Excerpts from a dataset
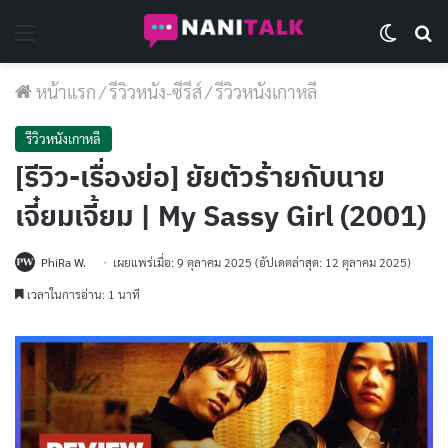
Menu
Switch 
Se
หน้าแรก
/
รีวิวหนัง-ซีรีส์
/
รีวิวหนังเกาหลี
รีวิวหนังเกาหลี
[รีวิว-เรื่องย่อ] ยัยตัวร้ายกับนาย
เจี๋ยมเจี้ยม | My Sassy Girl (2001)
PhiRa W.
เผยแพร่เมื่อ: 9 ตุลาคม 2025
(อัปเดตล่าสุด: 12 ตุลาคม 2025)
เวลาในการอ่าน: 1 นาที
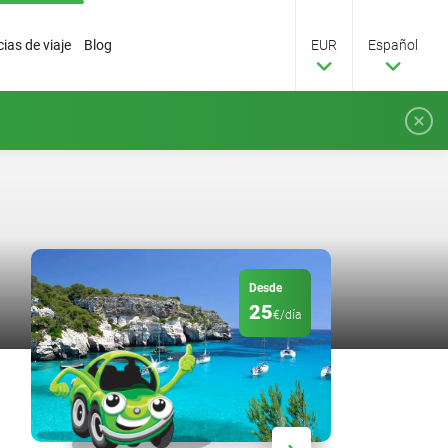
ias de viaje
Blog
EUR
Español
Desde
25
€/día
Descuento
20
%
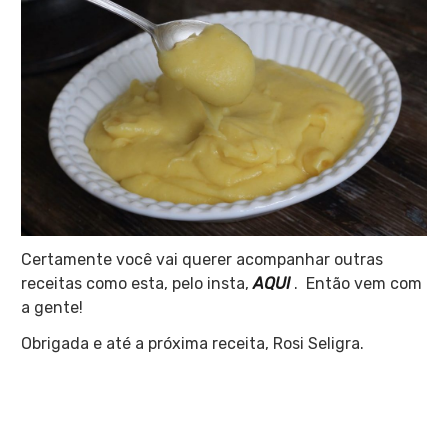
Certamente você vai querer acompanhar outras
receitas como esta, pelo insta,
AQUI
. Então vem com
a gente!
Obrigada e até a próxima receita, Rosi Seligra.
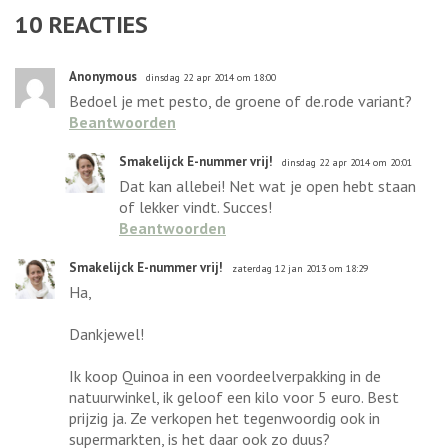
10
REACTIES
Anonymous
dinsdag 22 apr 2014 om 18:00
Bedoel je met pesto, de groene of de.rode variant?
Beantwoorden
Smakelijck E-nummer vrij!
dinsdag 22 apr 2014 om 20:01
Dat kan allebei! Net wat je open hebt staan
of lekker vindt. Succes!
Beantwoorden
Smakelijck E-nummer vrij!
zaterdag 12 jan 2013 om 18:29
Ha,
Dankjewel!
Ik koop Quinoa in een voordeelverpakking in de
natuurwinkel, ik geloof een kilo voor 5 euro. Best
prijzig ja. Ze verkopen het tegenwoordig ook in
supermarkten, is het daar ook zo duus?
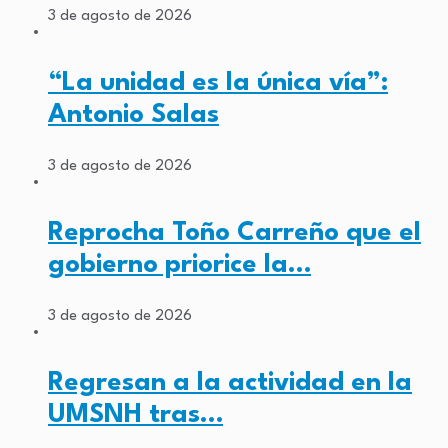
3 de agosto de 2026
“La unidad es la única vía”:
Antonio Salas
3 de agosto de 2026
Reprocha Toño Carreño que el
gobierno priorice la…
3 de agosto de 2026
Regresan a la actividad en la
UMSNH tras…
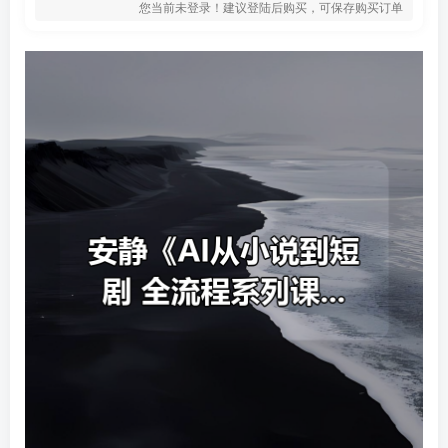
您当前未登录！建议登陆后购买，可保存购买订单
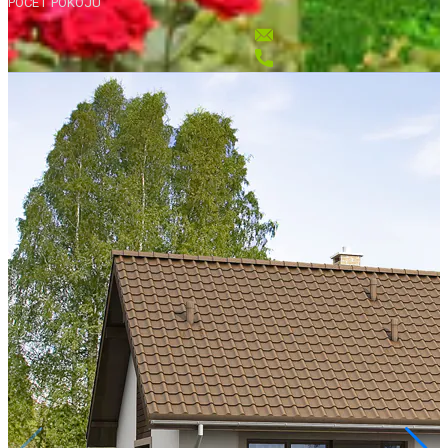
POČET POKOJŮ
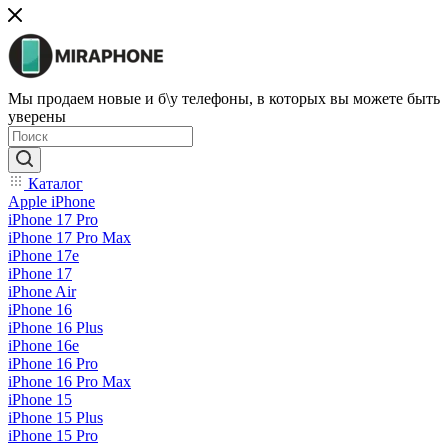
Мы продаем новые и б\у телефоны, в которых вы можете быть
уверены
Каталог
Apple iPhone
iPhone 17 Pro
iPhone 17 Pro Max
iPhone 17e
iPhone 17
iPhone Air
iPhone 16
iPhone 16 Plus
iPhone 16e
iPhone 16 Pro
iPhone 16 Pro Max
iPhone 15
iPhone 15 Plus
iPhone 15 Pro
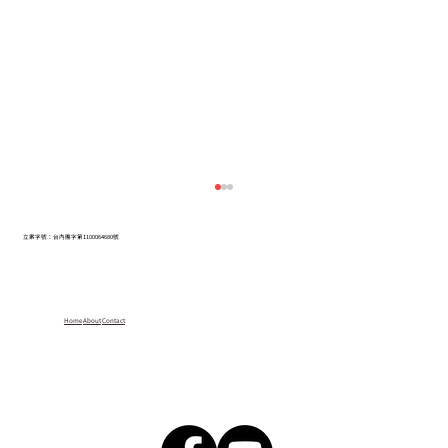
立案字號：台內團字第1100064680號
Home
About
Contact
【公告】第六屆未來素養學堂｜獎勵嘉年
華-教師獎項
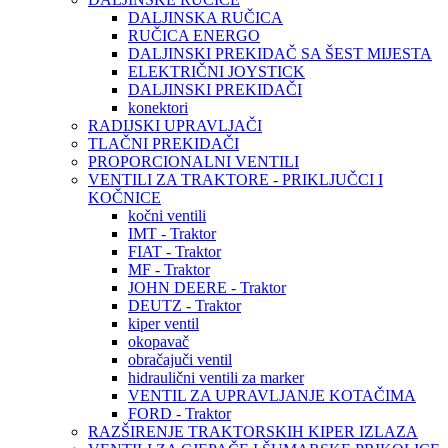
DALJINSKA RUČICA
RUČICA ENERGO
DALJINSKI PREKIDAČ SA ŠEST MIJESTA
ELEKTRIČNI JOYSTICK
DALJINSKI PREKIDAČI
konektori
RADIJSKI UPRAVLJAČI
TLAČNI PREKIDAČI
PROPORCIONALNI VENTILI
VENTILI ZA TRAKTORE - PRIKLJUČCI I
KOČNICE
kočni ventili
IMT - Traktor
FIAT - Traktor
MF - Traktor
JOHN DEERE - Traktor
DEUTZ - Traktor
kiper ventil
okopavač
obračajuči ventil
hidraulični ventili za marker
VENTIL ZA UPRAVLJANJE KOTAČIMA
FORD - Traktor
RAZŠIRENJE TRAKTORSKIH KIPER IZLAZA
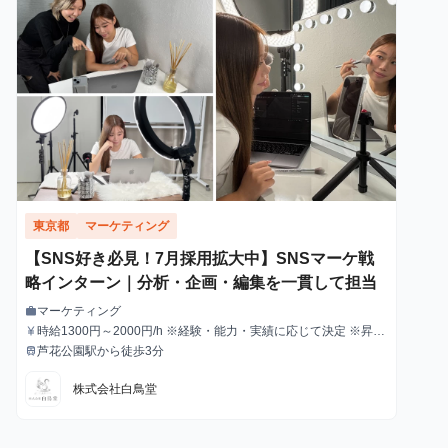
東京都
マーケティング
【SNS好き必見！7月採用拡大中】SNSマーケ戦
略インターン｜分析・企画・編集を一貫して担当
マーケティング
work
職種
時給1300円～2000円/h ※経験・能力・実績に応じて決定 ※昇
currency_yen
給与
給・インセンティブあり
芦花公園駅から徒歩3分
train
最寄駅
株式会社白鳥堂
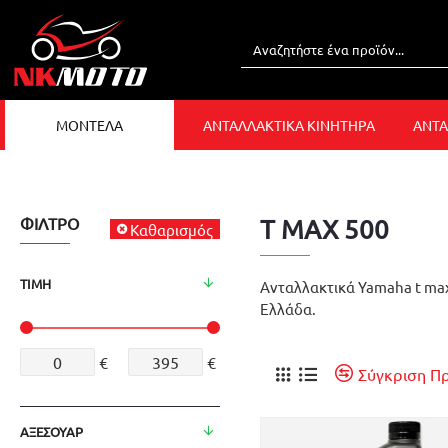
ΜΟΝΤΕΛΑ
ΑΝΤΑΛΛΑΚΤΙΚΑ ΚΙΝΗΤΗΡΑ
ΑΝΤΑ
ΦΊΛΤΡΟ
T MAX 500
Καθαρισμός
ΤΙΜΉ
Ανταλλακτικά Yamaha t max 
Ελλάδα.
€
€
Σύγκριση Π
ΑΞΕΣΟΥΑΡ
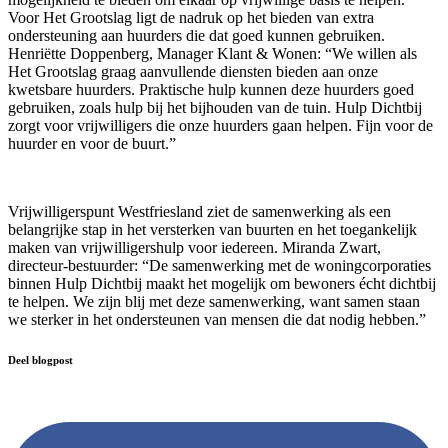
Voor Het Grootslag ligt de nadruk op het bieden van extra
ondersteuning aan huurders die dat goed kunnen gebruiken.
Henriëtte Doppenberg, Manager Klant & Wonen: “We willen als
Het Grootslag graag aanvullende diensten bieden aan onze
kwetsbare huurders. Praktische hulp kunnen deze huurders goed
gebruiken, zoals hulp bij het bijhouden van de tuin. Hulp Dichtbij
zorgt voor vrijwilligers die onze huurders gaan helpen. Fijn voor de
huurder en voor de buurt.”
Vrijwilligerspunt Westfriesland ziet de samenwerking als een
belangrijke stap in het versterken van buurten en het toegankelijk
maken van vrijwilligershulp voor iedereen. Miranda Zwart,
directeur-bestuurder: “De samenwerking met de woningcorporaties
binnen Hulp Dichtbij maakt het mogelijk om bewoners écht dichtbij
te helpen. We zijn blij met deze samenwerking, want samen staan
we sterker in het ondersteunen van mensen die dat nodig hebben.”
Deel blogpost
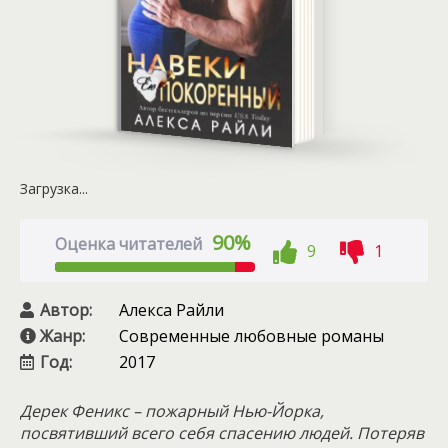
Загрузка...
90%
Оценка читателей
9
1
Автор:
Алекса Райли
Жанр:
Современные любовные романы
Год:
2017
Дерек Феникс – пожарный Нью-Йорка,
посвятивший всего себя спасению людей. Потеряв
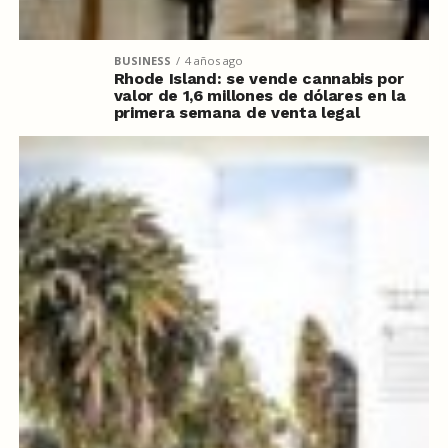
BUSINESS
4 años ago
Rhode Island: se vende cannabis por
valor de 1,6 millones de dólares en la
primera semana de venta legal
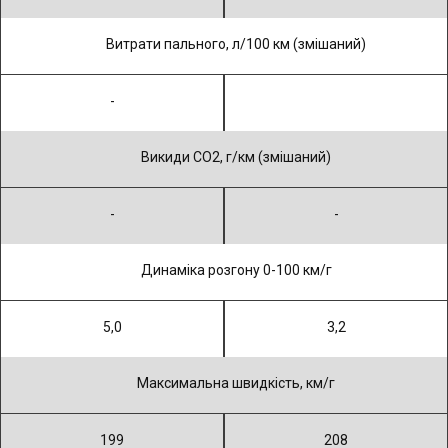
Витрати пального, л/100 км (змішаний)
-
Викиди CO2, г/км (змішаний)
-
-
Динаміка розгону 0-100 км/г
5,0
3,2
Максимальна швидкiсть, км/г
199
208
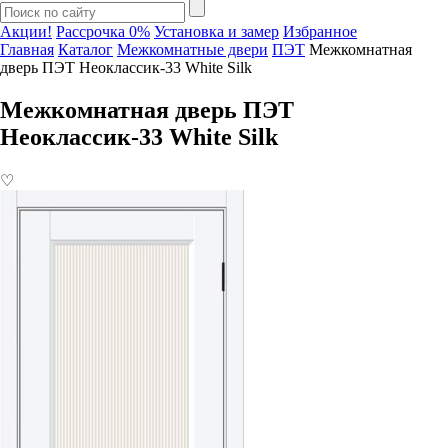
Акции!
Рассрочка 0%
Установка и замер
Избранное
Главная
Каталог
Межкомнатные двери
ПЭТ
Межкомнатная
дверь ПЭТ Неоклассик-33 White Silk
Межкомнатная дверь ПЭТ
Неоклассик-33 White Silk
♡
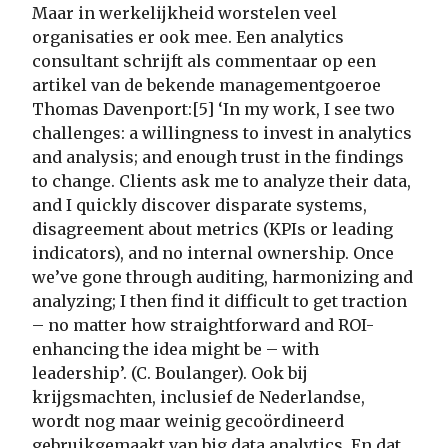
Maar in werkelijkheid worstelen veel
organisaties er ook mee. Een analytics
consultant schrijft als commentaar op een
artikel van de bekende managementgoeroe
Thomas Davenport:[5] ‘In my work, I see two
challenges: a willingness to invest in analytics
and analysis; and enough trust in the findings
to change. Clients ask me to analyze their data,
and I quickly discover disparate systems,
disagreement about metrics (KPIs or leading
indicators), and no internal ownership. Once
we’ve gone through auditing, harmonizing and
analyzing; I then find it difficult to get traction
– no matter how straightforward and ROI-
enhancing the idea might be – with
leadership’. (C. Boulanger). Ook bij
krijgsmachten, inclusief de Nederlandse,
wordt nog maar weinig gecoördineerd
gebruikgemaakt van big data analytics. En dat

## [Problem to solve]
Reproduce the lines of the records from the line containing "ias de viaje" through the line containing "UMSNH tras…", including both of those lines. Leave the pictures out of your answer.

## [Written solution]
ias de viaje
Blog
EUR
Español
Desde
25
€/día
Descuento
20
%
Certamente você vai querer acompanhar outras
receitas como esta, pelo insta,
AQUI
. Então vem com
a gente!
Obrigada e até a próxima receita, Rosi Seligra.
10
REACTIES
Anonymous
dinsdag 22 apr 2014 om 18:00
Bedoel je met pesto, de groene of de.rode variant?
Beantwoorden
Smakelijck E-nummer vrij!
dinsdag 22 apr 2014 om 20:01
Dat kan allebei! Net wat je open hebt staan
of lekker vindt. Succes!
Beantwoorden
Smakelijck E-nummer vrij!
zaterdag 12 jan 2013 om 18:29
Ha,
Dankjewel!
Ik koop Quinoa in een voordeelverpakking in de
natuurwinkel, ik geloof een kilo voor 5 euro. Best
prijzig ja. Ze verkopen het tegenwoordig ook in
supermarkten, is het daar ook zo duus?
3 de agosto de 2026
“La unidad es la única vía”:
Antonio Salas
3 de agosto de 2026
Reprocha Toño Carreño que el
gobierno priorice la…
3 de agosto de 2026
Regresan a la actividad en la
UMSNH tras…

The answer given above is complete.